Am 1. Mai des vergangenen Jahres kam dem damals 56-Jährigen die Erkenntnis, dass zwei seiner Probleme nach wie vor existierten: Alkohol und Drogen. „Ich ging in eine Kneipe, bestellte mir ein Bier und sagte jedem: Das ist mein letztes Glas“, erinnert er sich. Sein letzter Zug an einem Joint folgte – und seither hat er beiden Süchten abgeschworen.

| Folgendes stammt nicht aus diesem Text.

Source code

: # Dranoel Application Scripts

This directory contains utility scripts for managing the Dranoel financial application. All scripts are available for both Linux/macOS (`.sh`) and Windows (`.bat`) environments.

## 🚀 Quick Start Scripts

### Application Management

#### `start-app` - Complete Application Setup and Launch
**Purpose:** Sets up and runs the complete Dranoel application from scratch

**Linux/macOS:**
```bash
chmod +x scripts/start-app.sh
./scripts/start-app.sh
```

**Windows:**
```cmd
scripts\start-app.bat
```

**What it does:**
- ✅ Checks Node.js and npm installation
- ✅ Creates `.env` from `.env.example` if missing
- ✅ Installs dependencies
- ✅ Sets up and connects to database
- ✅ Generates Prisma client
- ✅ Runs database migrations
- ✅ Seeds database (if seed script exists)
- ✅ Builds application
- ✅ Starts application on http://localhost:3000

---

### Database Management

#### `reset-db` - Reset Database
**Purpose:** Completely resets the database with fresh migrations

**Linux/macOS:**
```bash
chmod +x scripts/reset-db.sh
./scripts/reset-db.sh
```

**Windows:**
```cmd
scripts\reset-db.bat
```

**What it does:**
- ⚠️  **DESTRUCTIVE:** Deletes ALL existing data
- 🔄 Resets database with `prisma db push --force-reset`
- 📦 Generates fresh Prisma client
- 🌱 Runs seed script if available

Nun möchte Patrick Besewski anderen Menschen helfen

„Bis dahin war ich immer laut und es gab immer Alarm. Ich habe ADHS und Bluthochdruck. Ich bin heute vielleicht nicht viel ruhiger, aber es geht mir besser.“ Er habe kein Bedürfnis nach Alkohol oder Drogen, „ich trinke wahrscheinlich zu viel Cola und rauche zu viel. Aber ein paar Laster hat jeder.“

In den sozialen Netzwerken geht er ganz offen um mit der Thematik und postet regelmäßig die Tage, Wochen und Monate, in denen er clean und trocken ist. Nun möchte er anderen Menschen helfen, denselben Weg einzuschlagen. „Ich würde gerne ein Peer werden“, sagt Patrick Besewski.

Hinter dem Begriff verbirgt sich ein von Bundesministerium für Gesundheit gefördertes Programm, in dem Menschen zum Experten aus eigener Erfahrung werden und Mitmenschen helfen – der Begriff Peer kommt aus dem Englischen und bedeutet so viel wie Gleichwertige oder Ebenbürtige. Zu einem Peer können Personen werden, die selbst über Krankheits- und Therapieerfahrung verfügen und inzwischen wieder genesen sind – so wie Patrick Besewski, der „Schwede“.